* _Activity list_
(a) In the post on eating and weight loss, which whole grains does the writer say they eat regularly?
(b) Retype a passage from the post on eating and weight loss word for word, starting with "To Lose Weight, Eating RIGHT" and going on through "where I disagree.".
---- Extract provided
To Lose Weight, Eating RIGHT Is Far More Important Than Exercise

A recent NYTimes article, To Lose Weight, Eating Less Is Far More Important Than Exercising More, made the compelling point that exercise is NOT the most important aspect of weight loss.  Aaron E. Carroll says, “Exercise has many benefits, but there are problems with relying on it to control weight.” I agree 100%, exercise is important but it isn’t the key to weight loss.  The author also suggests that to lose weight we must eat less, here is where I disagree.  

The benefits of exercise are almost too numerous to mention, but I’ll try. Exercise is a miracle cure for heart disease, diabetes, neurological disease, some types of cancer, arthritis and depression.  However, exercise does not make us lose weight.

If you want to lose weight you must pay attention to WHAT you eat.  Focus on quality not quantity.  Enjoy almost unlimited fresh vegetables and fruit, simply cooked organic, grass-fed meat and fish and pastured eggs and dairy.  Your body knows when it is full.  Nobody over eats grilled salmon and vegetables.  Counting calories while continuing to eat processed, foods, soft drinks and sugar doesn’t result in long-term good health or weight management.

Getting to YES

On her way out the door, a friend who wants to lose weight asked me, “Do you eat bread? Carbs are bad right? What about pasta?” As a health coach I get questions like that alot. I suggested she focus on including more nutritious foods IN her diet, not on what is bad. Put your energy towards what will make you feel good and spend less time worrying about restricting yourself.

In a way, she’s right. I don’t eat highly processed breads and other  carbohydrates often because they aren’t nutritious, as far as our bodies are concerned white flour is sugar. I do eat carbohydrates such as whole grains regularly especially oatmeal, quinoa, millet and more. But, that’s a blog for another day.

Restrictions and lists of taboo foods usually only work temporarily and tend to make us feel deprived. Many of us are more receptive to the positive. What will make you feel good? What should you be eating? What should you include in your routine? I tend to think more about what I need to add to my diet, not what I should take away.
--------
---- Dataset records
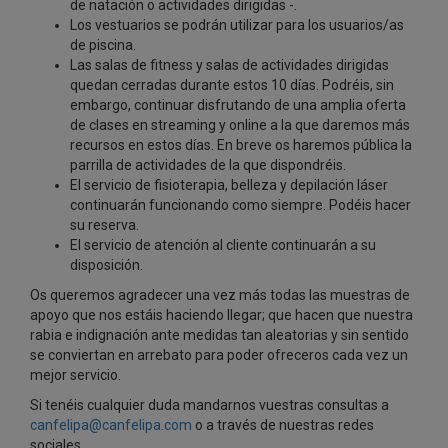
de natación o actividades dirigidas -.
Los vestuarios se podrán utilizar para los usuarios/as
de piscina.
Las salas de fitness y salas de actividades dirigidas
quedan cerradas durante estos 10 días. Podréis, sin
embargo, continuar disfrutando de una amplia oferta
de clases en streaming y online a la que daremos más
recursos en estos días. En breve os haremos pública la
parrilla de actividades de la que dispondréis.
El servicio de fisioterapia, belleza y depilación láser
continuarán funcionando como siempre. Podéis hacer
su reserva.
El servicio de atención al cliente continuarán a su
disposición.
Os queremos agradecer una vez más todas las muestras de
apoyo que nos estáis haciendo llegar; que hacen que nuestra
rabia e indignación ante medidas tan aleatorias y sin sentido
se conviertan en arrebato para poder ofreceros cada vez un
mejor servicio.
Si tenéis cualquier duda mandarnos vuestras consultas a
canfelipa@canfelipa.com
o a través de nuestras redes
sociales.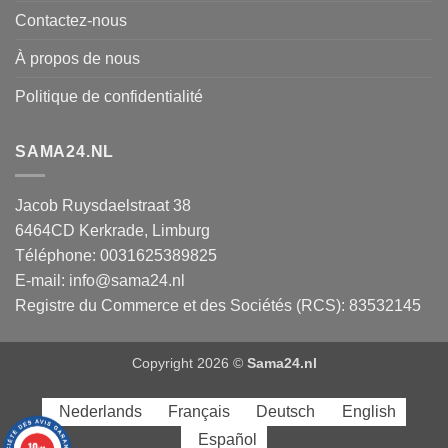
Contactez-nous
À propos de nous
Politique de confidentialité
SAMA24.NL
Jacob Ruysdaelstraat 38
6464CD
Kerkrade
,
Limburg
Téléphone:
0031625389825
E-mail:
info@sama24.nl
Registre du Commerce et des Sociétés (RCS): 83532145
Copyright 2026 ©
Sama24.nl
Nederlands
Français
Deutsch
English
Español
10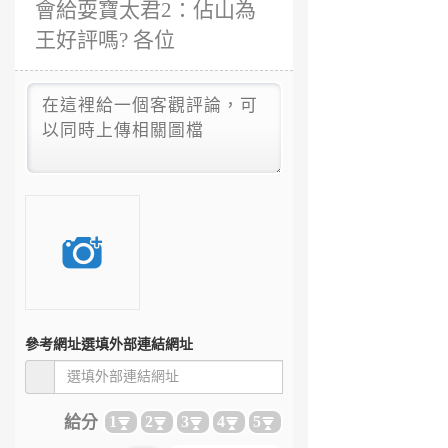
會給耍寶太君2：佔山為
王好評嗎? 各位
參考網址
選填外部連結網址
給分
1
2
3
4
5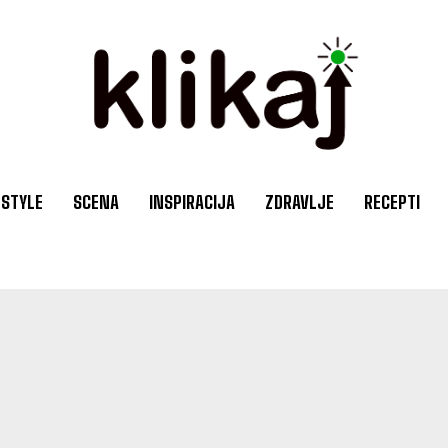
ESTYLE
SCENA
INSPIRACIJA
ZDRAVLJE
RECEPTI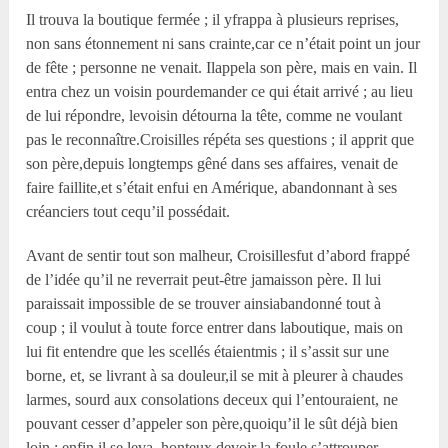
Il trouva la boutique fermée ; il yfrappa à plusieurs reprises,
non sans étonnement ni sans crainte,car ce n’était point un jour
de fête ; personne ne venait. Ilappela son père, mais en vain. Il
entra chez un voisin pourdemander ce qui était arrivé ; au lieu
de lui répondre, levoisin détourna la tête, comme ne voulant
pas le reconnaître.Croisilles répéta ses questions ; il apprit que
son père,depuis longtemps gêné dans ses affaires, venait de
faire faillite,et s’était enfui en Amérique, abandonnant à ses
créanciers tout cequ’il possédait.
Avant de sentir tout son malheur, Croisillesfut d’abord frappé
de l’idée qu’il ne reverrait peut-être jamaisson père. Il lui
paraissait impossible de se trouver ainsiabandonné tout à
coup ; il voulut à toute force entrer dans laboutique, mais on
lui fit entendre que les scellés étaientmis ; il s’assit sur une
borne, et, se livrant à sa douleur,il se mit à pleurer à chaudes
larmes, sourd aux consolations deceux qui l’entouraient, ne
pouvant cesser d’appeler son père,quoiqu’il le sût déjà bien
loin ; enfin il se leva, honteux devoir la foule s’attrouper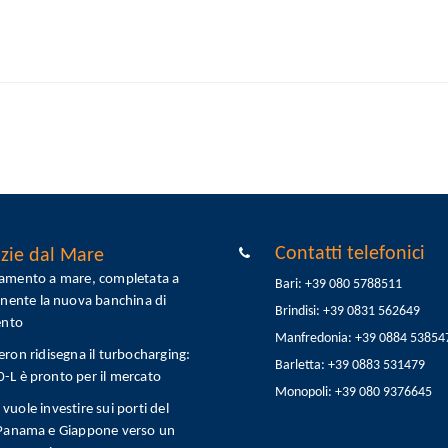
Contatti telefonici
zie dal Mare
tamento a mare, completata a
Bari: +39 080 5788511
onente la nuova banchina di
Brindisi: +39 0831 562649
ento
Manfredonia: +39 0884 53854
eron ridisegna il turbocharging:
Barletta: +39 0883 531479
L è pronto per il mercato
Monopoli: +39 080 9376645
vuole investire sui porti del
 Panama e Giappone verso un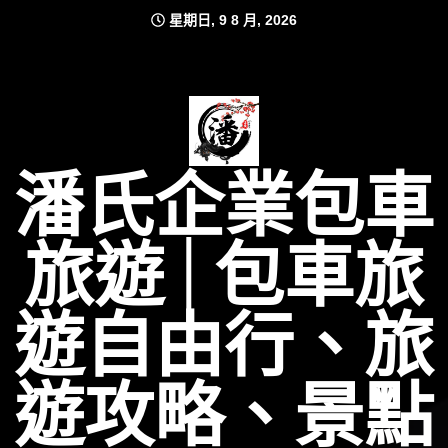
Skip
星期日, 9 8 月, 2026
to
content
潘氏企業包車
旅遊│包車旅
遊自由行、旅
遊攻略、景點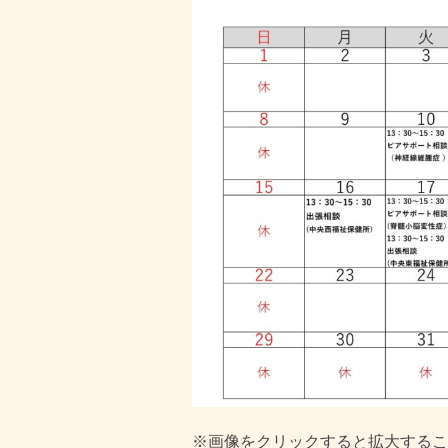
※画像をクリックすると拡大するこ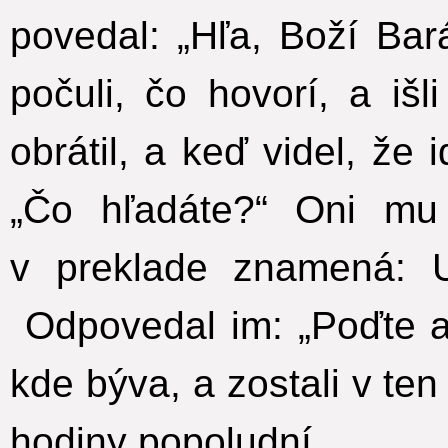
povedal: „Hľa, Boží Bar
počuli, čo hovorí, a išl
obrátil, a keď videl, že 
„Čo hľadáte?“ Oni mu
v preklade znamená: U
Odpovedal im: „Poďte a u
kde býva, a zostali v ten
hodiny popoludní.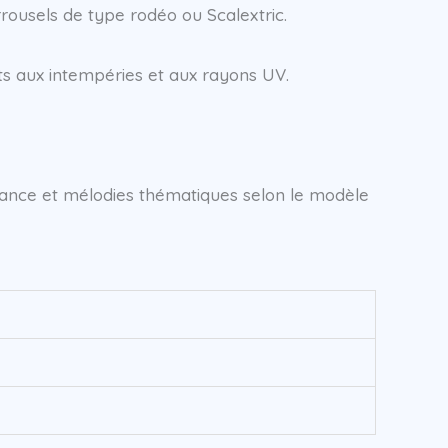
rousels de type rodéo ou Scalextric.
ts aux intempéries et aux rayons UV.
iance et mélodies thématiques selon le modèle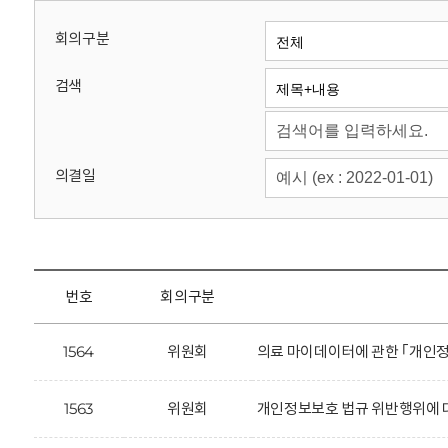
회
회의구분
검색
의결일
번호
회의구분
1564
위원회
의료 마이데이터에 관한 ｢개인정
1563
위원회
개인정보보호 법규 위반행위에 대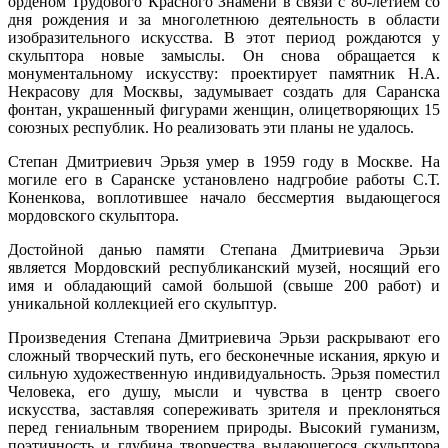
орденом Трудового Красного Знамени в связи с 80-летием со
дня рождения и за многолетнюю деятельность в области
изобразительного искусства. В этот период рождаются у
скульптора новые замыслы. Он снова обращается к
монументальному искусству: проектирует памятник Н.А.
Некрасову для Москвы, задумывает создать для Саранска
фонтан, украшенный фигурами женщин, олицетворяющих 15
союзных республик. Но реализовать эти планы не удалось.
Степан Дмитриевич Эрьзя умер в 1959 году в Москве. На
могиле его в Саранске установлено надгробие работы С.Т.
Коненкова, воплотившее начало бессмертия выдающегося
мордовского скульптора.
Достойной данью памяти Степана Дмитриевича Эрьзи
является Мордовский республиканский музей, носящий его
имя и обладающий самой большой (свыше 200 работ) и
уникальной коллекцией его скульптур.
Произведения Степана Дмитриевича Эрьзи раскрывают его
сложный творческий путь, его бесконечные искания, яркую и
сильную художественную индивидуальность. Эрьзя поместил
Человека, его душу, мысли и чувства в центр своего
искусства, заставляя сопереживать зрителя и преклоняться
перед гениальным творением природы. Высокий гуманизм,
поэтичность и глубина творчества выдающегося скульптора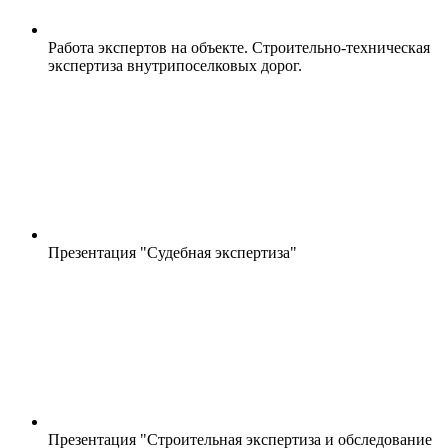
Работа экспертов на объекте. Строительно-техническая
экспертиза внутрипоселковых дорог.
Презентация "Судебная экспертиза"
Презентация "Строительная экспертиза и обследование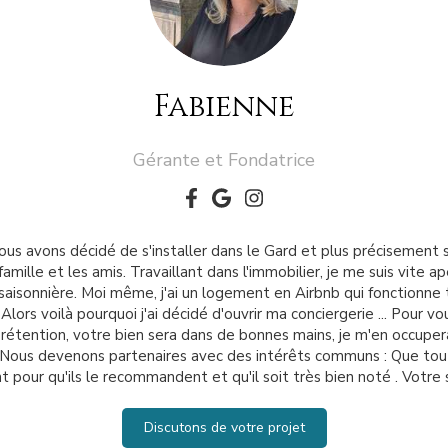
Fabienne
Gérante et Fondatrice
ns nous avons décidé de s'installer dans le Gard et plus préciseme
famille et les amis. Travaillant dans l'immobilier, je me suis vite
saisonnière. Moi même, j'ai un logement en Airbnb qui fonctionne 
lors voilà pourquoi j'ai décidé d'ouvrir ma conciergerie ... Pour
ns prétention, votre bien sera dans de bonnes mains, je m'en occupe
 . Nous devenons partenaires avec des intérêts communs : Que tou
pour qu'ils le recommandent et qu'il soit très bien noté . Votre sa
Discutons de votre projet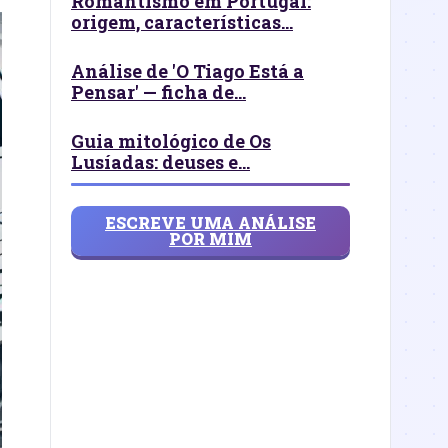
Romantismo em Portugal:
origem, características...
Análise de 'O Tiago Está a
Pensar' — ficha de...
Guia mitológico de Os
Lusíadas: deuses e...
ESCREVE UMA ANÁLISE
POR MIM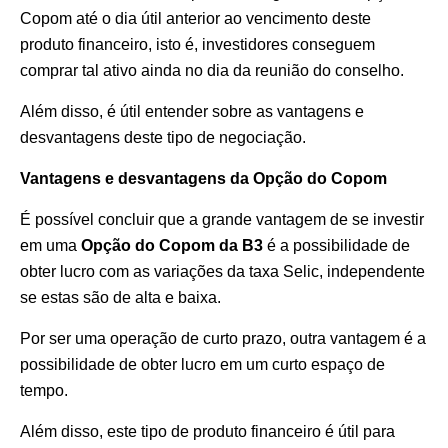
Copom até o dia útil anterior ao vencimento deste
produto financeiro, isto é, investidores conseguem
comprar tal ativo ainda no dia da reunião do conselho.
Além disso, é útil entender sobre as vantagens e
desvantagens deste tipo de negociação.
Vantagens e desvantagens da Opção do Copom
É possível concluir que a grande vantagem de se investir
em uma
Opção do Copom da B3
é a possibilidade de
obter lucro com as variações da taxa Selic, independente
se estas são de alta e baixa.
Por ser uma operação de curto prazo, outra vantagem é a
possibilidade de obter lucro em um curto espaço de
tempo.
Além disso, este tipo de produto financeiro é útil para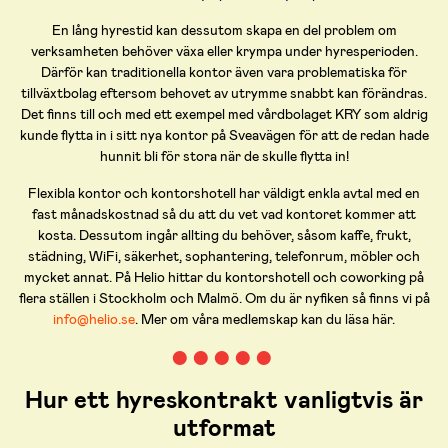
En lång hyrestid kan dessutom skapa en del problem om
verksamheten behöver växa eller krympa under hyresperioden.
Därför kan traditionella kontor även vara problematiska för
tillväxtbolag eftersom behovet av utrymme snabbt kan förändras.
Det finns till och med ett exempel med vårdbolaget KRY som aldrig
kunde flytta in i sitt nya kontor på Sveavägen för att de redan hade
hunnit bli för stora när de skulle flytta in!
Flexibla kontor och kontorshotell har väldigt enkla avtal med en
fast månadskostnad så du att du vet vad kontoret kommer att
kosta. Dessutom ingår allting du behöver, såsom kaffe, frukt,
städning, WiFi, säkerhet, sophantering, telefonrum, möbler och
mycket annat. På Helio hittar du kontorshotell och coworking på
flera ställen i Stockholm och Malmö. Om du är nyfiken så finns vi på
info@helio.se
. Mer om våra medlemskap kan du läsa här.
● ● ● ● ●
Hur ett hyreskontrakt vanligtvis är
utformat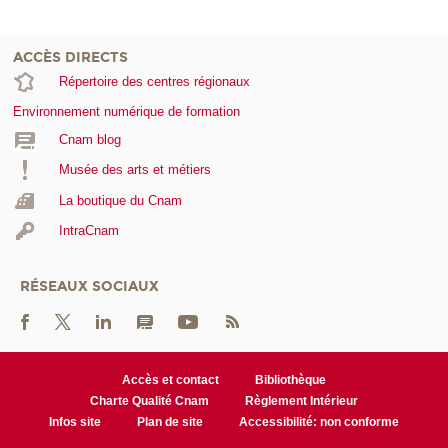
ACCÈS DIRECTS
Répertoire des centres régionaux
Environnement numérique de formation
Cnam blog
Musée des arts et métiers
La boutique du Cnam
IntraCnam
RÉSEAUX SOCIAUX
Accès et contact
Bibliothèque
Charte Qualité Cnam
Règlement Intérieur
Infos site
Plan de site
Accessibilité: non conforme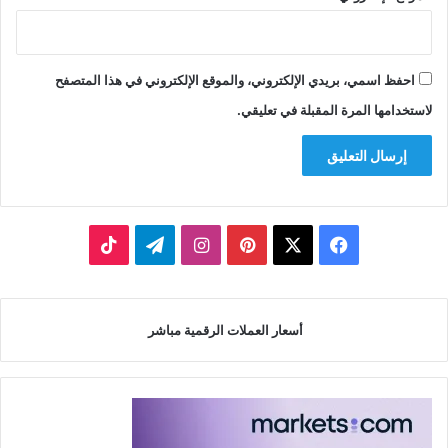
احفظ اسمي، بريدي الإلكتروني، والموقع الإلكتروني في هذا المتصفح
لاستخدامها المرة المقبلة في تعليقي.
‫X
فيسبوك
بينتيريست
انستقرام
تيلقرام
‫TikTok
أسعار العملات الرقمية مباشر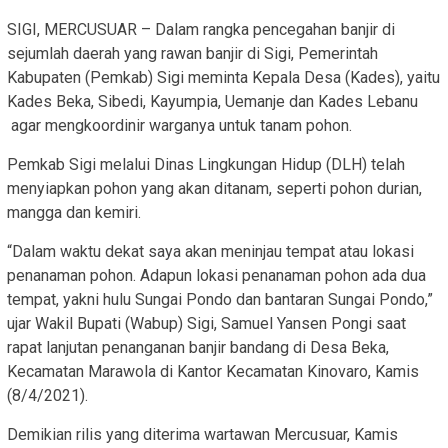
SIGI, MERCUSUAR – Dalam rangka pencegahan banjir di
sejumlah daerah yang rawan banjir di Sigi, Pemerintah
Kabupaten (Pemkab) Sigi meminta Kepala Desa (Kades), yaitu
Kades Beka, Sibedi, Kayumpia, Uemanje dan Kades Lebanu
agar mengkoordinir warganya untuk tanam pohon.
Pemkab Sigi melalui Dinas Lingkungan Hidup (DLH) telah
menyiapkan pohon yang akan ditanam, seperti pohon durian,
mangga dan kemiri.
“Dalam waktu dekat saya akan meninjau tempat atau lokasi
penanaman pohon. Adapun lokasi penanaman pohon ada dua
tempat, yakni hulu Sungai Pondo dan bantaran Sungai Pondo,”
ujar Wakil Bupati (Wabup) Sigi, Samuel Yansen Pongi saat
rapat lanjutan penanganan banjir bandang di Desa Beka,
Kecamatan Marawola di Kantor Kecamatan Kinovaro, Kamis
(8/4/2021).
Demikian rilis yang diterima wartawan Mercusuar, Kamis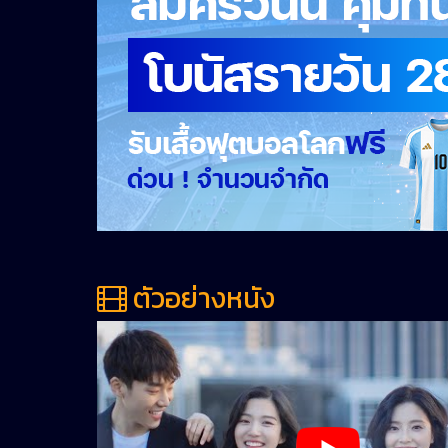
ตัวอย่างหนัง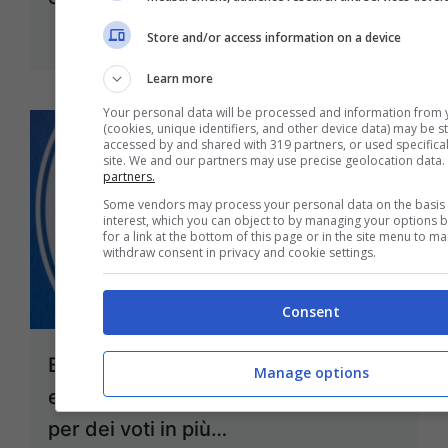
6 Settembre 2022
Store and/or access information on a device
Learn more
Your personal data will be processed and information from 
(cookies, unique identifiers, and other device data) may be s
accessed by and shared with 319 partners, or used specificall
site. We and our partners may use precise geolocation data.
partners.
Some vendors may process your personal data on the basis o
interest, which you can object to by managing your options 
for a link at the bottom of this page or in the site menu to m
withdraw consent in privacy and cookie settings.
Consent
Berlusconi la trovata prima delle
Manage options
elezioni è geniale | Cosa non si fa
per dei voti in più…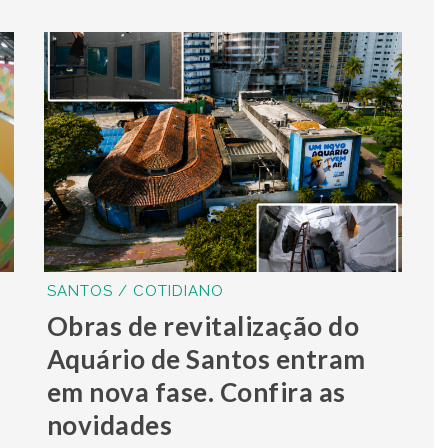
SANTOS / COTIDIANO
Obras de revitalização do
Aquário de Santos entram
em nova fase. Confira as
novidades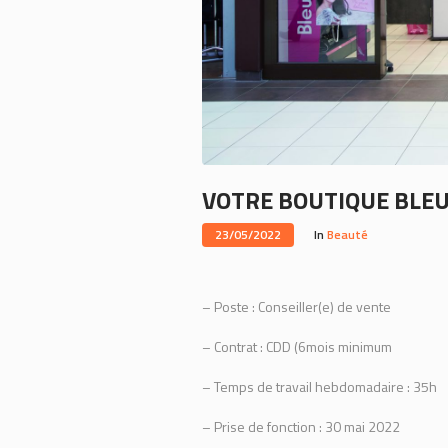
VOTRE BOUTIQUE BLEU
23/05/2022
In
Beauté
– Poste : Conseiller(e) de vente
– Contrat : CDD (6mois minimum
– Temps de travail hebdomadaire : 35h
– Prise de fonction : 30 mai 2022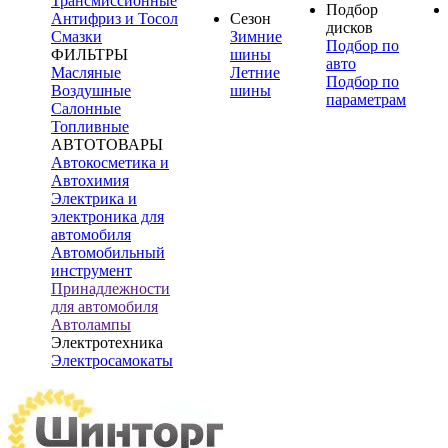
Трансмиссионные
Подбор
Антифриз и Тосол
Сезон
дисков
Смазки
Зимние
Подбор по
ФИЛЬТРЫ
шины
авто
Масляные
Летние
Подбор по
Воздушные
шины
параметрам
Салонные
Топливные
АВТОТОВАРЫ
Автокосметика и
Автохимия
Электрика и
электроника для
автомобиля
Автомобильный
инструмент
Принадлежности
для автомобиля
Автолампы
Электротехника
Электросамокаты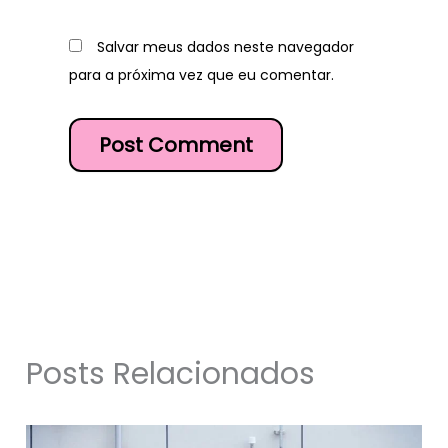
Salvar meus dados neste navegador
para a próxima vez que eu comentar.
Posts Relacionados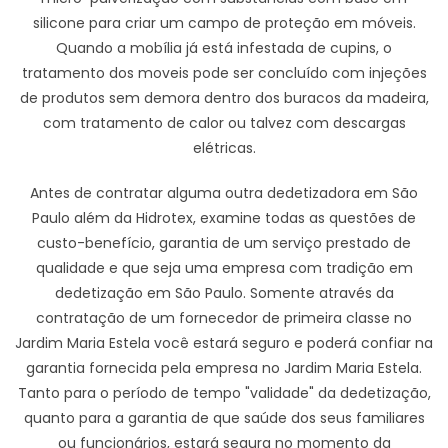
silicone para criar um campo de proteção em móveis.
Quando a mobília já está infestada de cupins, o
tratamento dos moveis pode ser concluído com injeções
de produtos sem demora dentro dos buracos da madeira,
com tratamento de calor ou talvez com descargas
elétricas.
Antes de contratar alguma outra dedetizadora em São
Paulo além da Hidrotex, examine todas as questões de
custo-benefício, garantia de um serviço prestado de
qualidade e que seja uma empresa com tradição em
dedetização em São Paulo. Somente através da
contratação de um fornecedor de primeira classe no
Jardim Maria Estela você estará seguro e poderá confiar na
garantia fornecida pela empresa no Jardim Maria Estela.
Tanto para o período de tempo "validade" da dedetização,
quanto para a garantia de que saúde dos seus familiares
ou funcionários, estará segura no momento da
--------
* _Per-task answers_
(a) Oatmeal, quinoa and millet.

(b)
To Lose Weight, Eating RIGHT Is Far More Important Than Exercise

A recent NYTimes article, To Lose Weight, Eating Less Is Far More Important Than Exercising More, made the compelling point that exercise is NOT the most important aspect of weight loss.  Aaron E. Carroll says, “Exercise has many benefits, but there are problems with relying on it to control weight.” I agree 100%, exercise is important but it isn’t the key to weight loss.  The author also suggests that to lose weight we must eat less, here is where I disagree.